Color Changes More Than the Photographs

Warm earthy paint can make a wellness area feel more enclosed and protected, especially in a bright modern apartment. Before committing to terracotta, test a large sample at several times of day. Clay colors can appear peachy in morning sun, brown under weak artificial light, and dramatically pink beside cool gray flooring.

Living with the sample for several days prevents an expensive case of “this looked calmer on the internet.” When the color is right, repeat it in two or three smaller elements, such as a pillow, ceramic bowl, artwork, or rug detail. This makes the palette feel intentional without turning the room into a terracotta convention.

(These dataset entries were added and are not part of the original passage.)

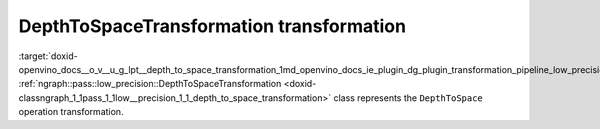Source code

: .. index:: pair: page; DepthToSpaceTransformation transformation
.. _doxid-openvino_docs__o_v__u_g_lpt__depth_to_space_transformation:


DepthToSpaceTransformation transformation
=========================================

:target:`doxid-openvino_docs__o_v__u_g_lpt__depth_to_space_transformation_1md_openvino_docs_ie_plugin_dg_plugin_transformation_pipeline_low_precision_transformations_transformations_step3_main_movement_depth_to_space` :ref:`ngraph::pass::low_precision::DepthToSpaceTransformation <doxid-classngraph_1_1pass_1_1low__precision_1_1_depth_to_space_transformation>` class represents the ``DepthToSpace`` operation transformation.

The Best Wellness Spaces Are Easy to Reset

After regular use, blankets migrate, books multiply, water glasses appear, and exercise bands begin forming small colonies. A room remains relaxing when resetting it takes less than five minutes. One basket, one closed cabinet, and a designated tray can be more effective than a complicated organizing system.

The final experience should feel supportive rather than demanding. Drew Barrymore’s feel-good room succeeds as inspiration because it does not present wellness as a performance. Its comfortable sofa, warm color, attractive equipment, and collected objects suggest that self-care can be woven into an ordinary day. The room does not ask anyone to become a different person before entering. It simply offers a pleasant place to stop, breathe, and remember that the person maintaining the home deserves some maintenance too.

Conclusion

Drew Barrymore’s room for the 2025 REAL SIMPLE Home was more than a celebrity-designed showcase. It offered a practical argument for interiors that support emotional well-being without sacrificing color, character, or humor.

By combining terracotta pink walls, comfortable striped seating, discreet storage, attractive fitness tools, a repurposed bar cart, and an eclectic mix of decorative styles, Barrymore created a wellness room that felt personal instead of prescriptive. Its strongest lesson is also its simplest: a restorative home does not need to be flawless. It needs to make pausing feel possible.